Dominican Priest and Martyr
(1206-1252)

In 1205 the glorious martyr Peter was born at Verona of Manichean parents; there he nonetheless attended a Catholic school. One day his Manichean uncle asked what he learnt there. The Creed, answered Peter: I believe in God, Creator of heaven and earth. No arguments could shake his faith, and at the age of sixteen he received the habit from Saint Dominic himself at Bologna.

After his ordination, he preached to the heretics of Lombardy and converted multitudes. Saint Peter was constantly obliged to dispute with heretics, and although he was able to confound them, still the devil took occasion thereby to tempt him one day against faith. Instantly he had recourse to prayer before an image of Our Lady, and heard a voice saying to him the words of Jesus Christ in the Gospel, I have prayed for thee, Peter, that thy faith may not fail; and thou shalt confirm thy brethren in it. (Luke 22:32)

He often conversed with the Saints, and one day the martyred virgins Catherine, Agnes and Cecilia appeared to him and conferred with him. A passing religious, hearing their feminine voices, accused him to their Superior, who without hesitation or questions, exiled him to a convent where no preaching was being done. Saint Peter submitted humbly, but complained in prayer to Jesus crucified that He was abandoning him to his bad reputation. The crucifix spoke: And I, Peter, was I too not innocent? Learn from Me to suffer the greatest sorrows with joy. Eventually his innocence was brought to light; for his part, he had learned in his solitude to love humiliation and confusion.

----

Requests.
(a) Swap "Manichean" for "Cathar" in the account of Saint Peter, and write out the passage starting at "In 1205 the" and ending at "himself at Bologna.".
(b) Write the next part of the account of Saint Peter, picking up right after its final sentence.
The material after the account of Saint Peter comes from a different source.

----

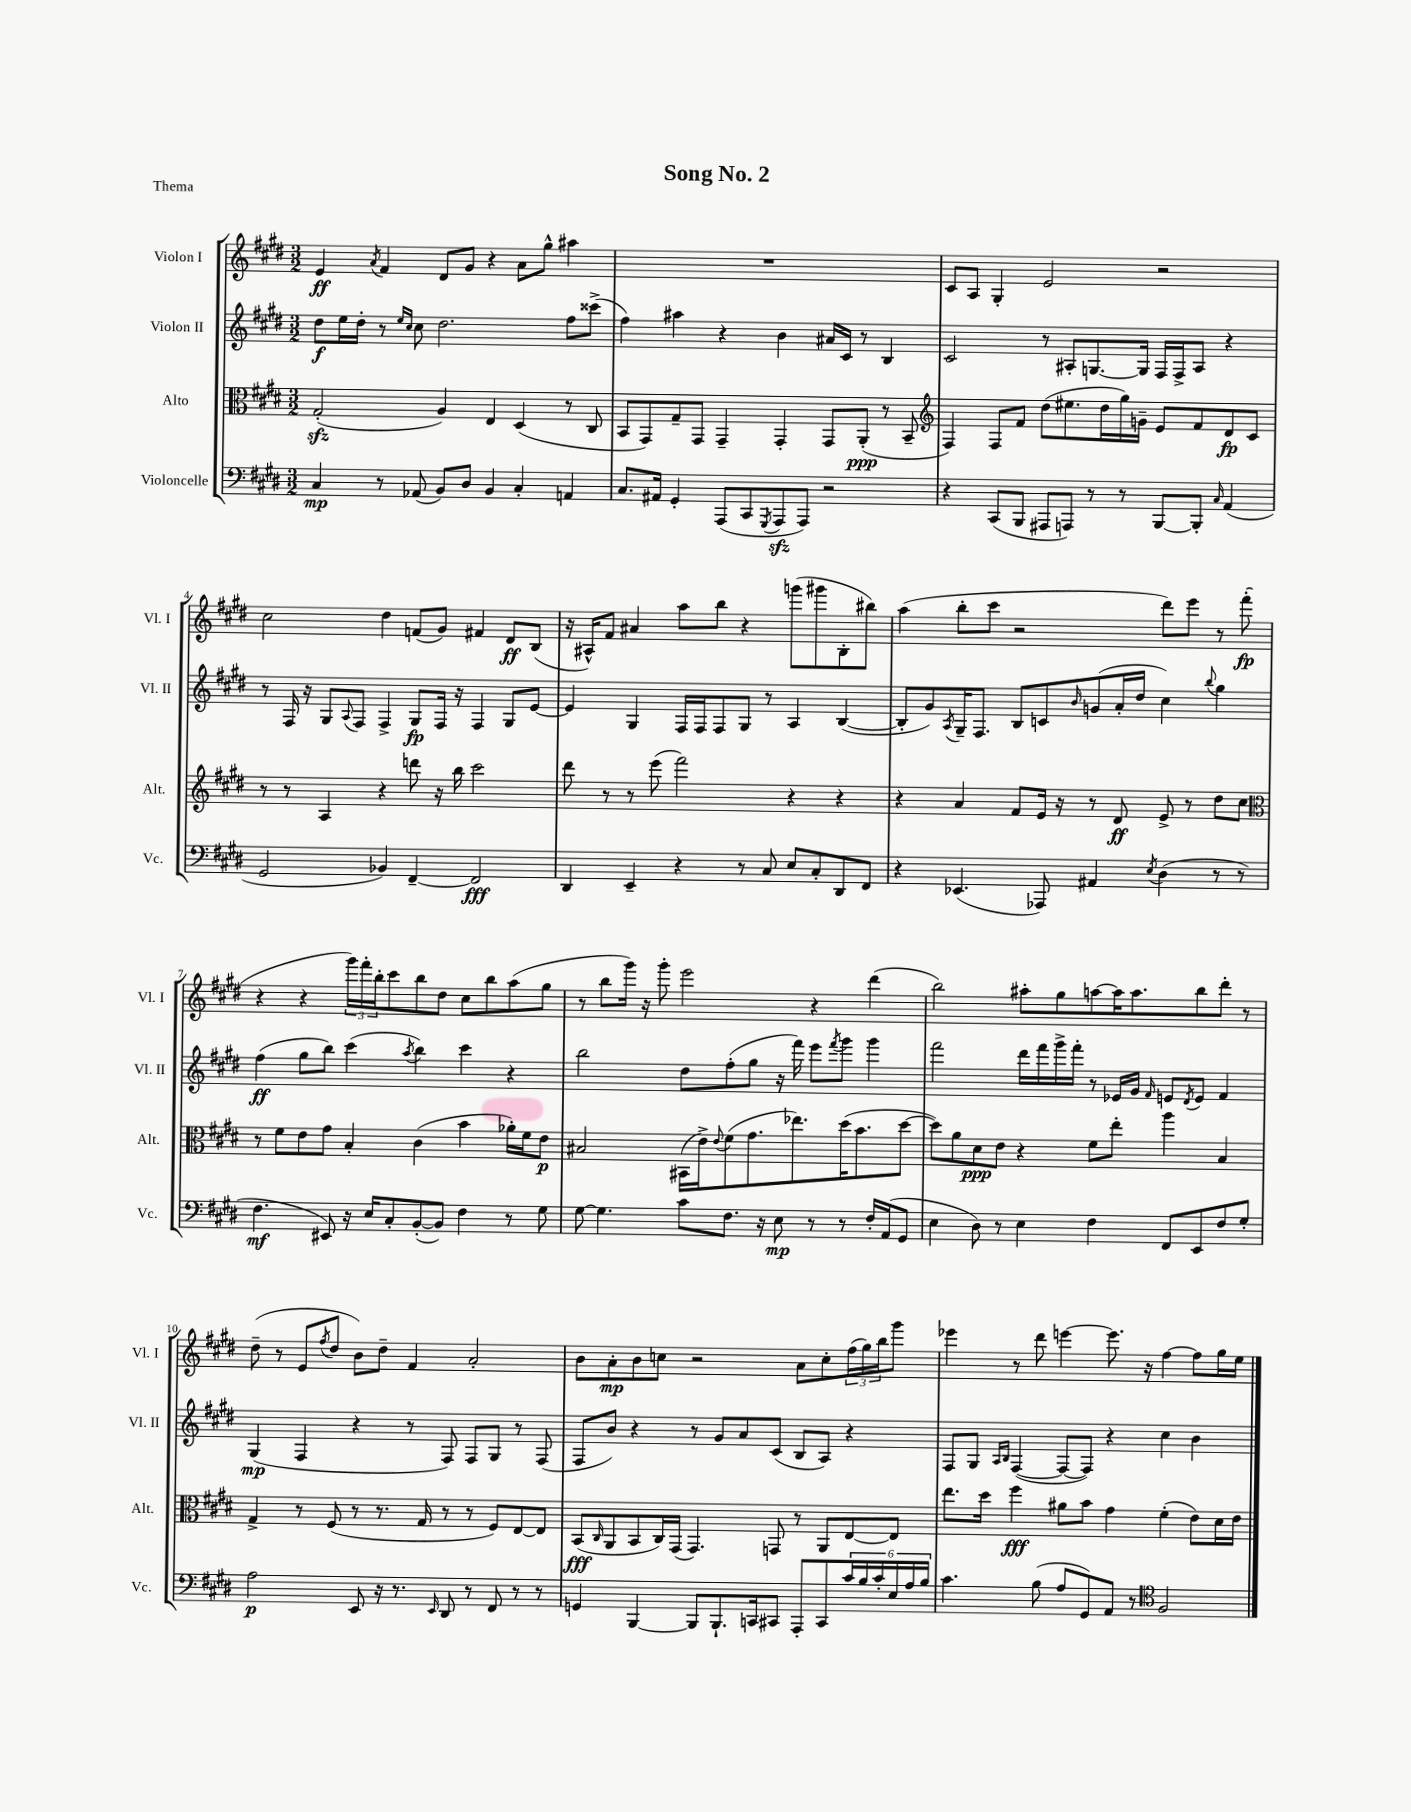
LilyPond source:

\header { title = "Song No. 2" piece = "Thema" }
<<
\new StaffGroup <<
\new Staff = "s0" \with { instrumentName = "Violon I" shortInstrumentName = "Vl. I" } {
    \clef treble \key e \major \numericTimeSignature \time 3/2
    e'4\ff \acciaccatura { a'8 } fis'4 dis'8 gis'8 r4 a'8 gis''8-^ ais''4 |
    R1. |
    cis'8 a8 gis4-. e'2 r2 |
    cis''2 dis''4 f'8( gis'8) fis'4 dis'8\ff b8( |
    r16 ais16-^) fis'8 ais'4 a''8 b''8 r4 g'''8( gis'''8 b8-. bis''8) |
    a''4( b''8-. cis'''8 r2 dis'''8) e'''8 r8 fis'''8-.\fp( |
    r4 r4 \tuplet 3/2 { gis'''16) fis'''16-. b''16-. } cis'''8 b''8 dis''8 cis''8 b''8 a''8( gis''8 |
    r8 b''8 gis'''16) r16 gis'''8-. e'''2 r4 dis'''4( |
    b''2) ais''8-. gis''8 a''8~ a''16 a''8. b''8 dis'''8-. r8 |
    dis''8--( r8 e'8 \acciaccatura { fis''8 } dis''8 b'8) dis''8-- fis'4 a'2-. |
    b'8 a'8-.\mp b'8 c''8 r2 a'8 c''8-. \tuplet 3/2 { fis''16( gis''16) b''16 } gis'''8 |
    ees'''4 r8 dis'''8 e'''4~ e'''8. r16 fis''4~ fis''8 gis''16 e''16 \bar "|." |
}
\new Staff = "s1" \with { instrumentName = "Violon II" shortInstrumentName = "Vl. II" } {
    \clef treble \key e \major \numericTimeSignature \time 3/2
    dis''8\f e''16 dis''16-. r8 \grace { e''16 cis''16 } cis''8 dis''2. fis''8 cisis'''8->( |
    fis''4) ais''4 r4 b'4 ais'16 cis'16 r8 b4 |
    cis'2 r8 ais8-. g8.~ g16 fis16 fis16-> ais8 r4 |
    r8 fis16 r16 gis8 \appoggiatura { a8 } fis8 fis4-> gis8\fp fis16 r16 fis4 gis8 e'8~ |
    e'4 gis4 fis16 fis16 fis8 gis8 r8 a4 b4~( |
    b8-. gis'8) \acciaccatura { a8 } gis16-- fis8. b8 c'8 \grace { b'16 } g'8( a'16-. dis''16 cis''4) \appoggiatura { b''8 } gis''4 |
    fis''4\ff( gis''8 b''8) cis'''4( \acciaccatura { a''8 } b''4) cis'''4 r4 |
    b''2 dis''8 fis''8-.( gis''8 r16 fis'''16) e'''8 \acciaccatura { fis'''8 } gis'''8 gis'''4 |
    fis'''2 dis'''16 fis'''16 gis'''16-> fis'''16-. r8 ees'16 gis'16 \grace { fis'16 } e'8 \acciaccatura { dis'8 } e'8 fis'4 |
    gis4\mp( fis4 r4 r8 fis8) fis8 gis8 r8 fis8( |
    fis8 b'8) r4 r8 gis'8 a'8 cis'8( b8 a8) r4 |
    fis8 gis8 \grace { a16 b16 } fis4~( fis8~ fis8) r4 cis''4 b'4 \bar "|." |
}
\new Staff = "s2" \with { instrumentName = "Alto" shortInstrumentName = "Alt." } {
    \clef alto \key e \major \numericTimeSignature \time 3/2
    gis2-.\sfz( a4) e4 dis4( r8 cis8 |
    b,8 gis,8) gis8-- gis,8 gis,4-- gis,4-. gis,8 a,8-.\ppp( r8 b,8-- |
    \clef treble fis4) fis8 fis'8 dis''8( eis''8. dis''16 gis''16) g'16-- e'8 fis'8 dis'8\fp cis'8 |
    r8 r8 a4 r4 d'''8 r16 b''16 cis'''2 |
    dis'''8 r8 r8 e'''8( fis'''2) r4 r4 |
    r4 a'4 fis'8 e'16 r16 r8 dis'8\ff e'8-> r8 dis''8 cis''8 |
    \clef alto r8 fis'8 e'8 gis'8 b4-. cis'4( b'4 aes'16-.) fis'16 e'8\p |
    bis2 bis,16( e'16->) \appoggiatura { e'8 } fis'8( gis'8. ees''8.) dis''16( b'8. dis''8~ |
    dis''8) a'8 dis'8\ppp e'8 r4 fis'8 e''8-. a''4 b4 |
    gis4-> r8 fis8( r8 r8. gis16 r8 r8 fis8) e8~ e8 |
    b,8\fff( \grace { cis16 } a,8 b,8 cis16) gis,16( gis,4.) g,8 r8 a,8 e8~ e8 |
    e''8. dis''16 fis''4\fff ais'8 b'8 gis'4 fis'4-.( e'8) dis'16 e'16 \bar "|." |
}
\new Staff = "s3" \with { instrumentName = "Violoncelle" shortInstrumentName = "Vc." } {
    \clef bass \key e \major \numericTimeSignature \time 3/2
    cis4\mp r8 aes,8( b,8) dis8 b,4 cis4-. a,4 |
    cis8. ais,16 gis,4-. a,,8( cis,8 \acciaccatura { gis,,8 } a,,8\sfz a,,8) r2 |
    r4 cis,8( b,,8 ais,,8 a,,8) r8 r8 b,,8~ b,,8-. \grace { cis16 } a,4( |
    gis,2 bes,4) fis,4~-- fis,2\fff |
    dis,4 e,4-- r4 r8 cis8 e8 cis8-. dis,8 fis,8 |
    r4 ees,4.( aes,,8) ais,4 \acciaccatura { e8 } dis4( r8 r8 |
    fis4.\mf eis,8) r16 e16 cis8-. b,8~-.( b,8) fis4 r8 gis8 |
    gis8~ gis4. cis'8 fis8. r16 e8\mp r8 r8 fis16-. a,16( gis,8 |
    e4 dis8) r8 e4 fis4 fis,8 e,8 fis8 gis8-. |
    a2\p e,8 r16 r8. \grace { e,16 } dis,8 r8 fis,8 r8 r8 |
    g,4 b,,4~ b,,8 b,,8.-! c,16 cis,8 a,,8-. cis,8 \tuplet 6/4 { cis'16 b16 cis'16-. e16 a16 b16 } |
    cis'4. b8( a8 gis,8) a,8 r8 \clef tenor fis2 \bar "|." |
}
>>
>>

----

Answer list.
(a)
In 1205 the glorious martyr Peter was born at Verona of Cathar parents; there he nonetheless attended a Catholic school. One day his Cathar uncle asked what he learnt there. The Creed, answered Peter: I believe in God, Creator of heaven and earth. No arguments could shake his faith, and at the age of sixteen he received the habit from Saint Dominic himself at Bologna.

(b)
Again engaged in preaching, miracles accompanied his exhortations. He traveled all over Italy and became famous. Once when preaching to a vast crowd under the burning sun, the heretics defied him to procure shade. He prayed, and a cloud overshadowed the audience.

Every day at the elevation of the Mass he prayed, Grant, Lord, that I may die for Thee, who for me didst die. His prayer was answered. His enemies, confounded by him, sought his life. Two of them attacked him in 1252 on the road to Milan and struck his head with an axe. Saint Peter fell, commended himself to God, dipped his finger in his own blood, and wrote on the ground, I believe in God, Creator of heaven and earth. He was then stabbed to death. The brother religious accompanying him also suffered death. The details of the crime were made known by Saint Peter’s murderer, named Carino, who after fleeing from justice confessed his crime, asking for a penance from the Dominican Fathers. He took the habit, and according to their testimony lived the life of a saint and persevered to the end. Miracles at Saint Peter’s tomb and elsewhere converted a great many heretics.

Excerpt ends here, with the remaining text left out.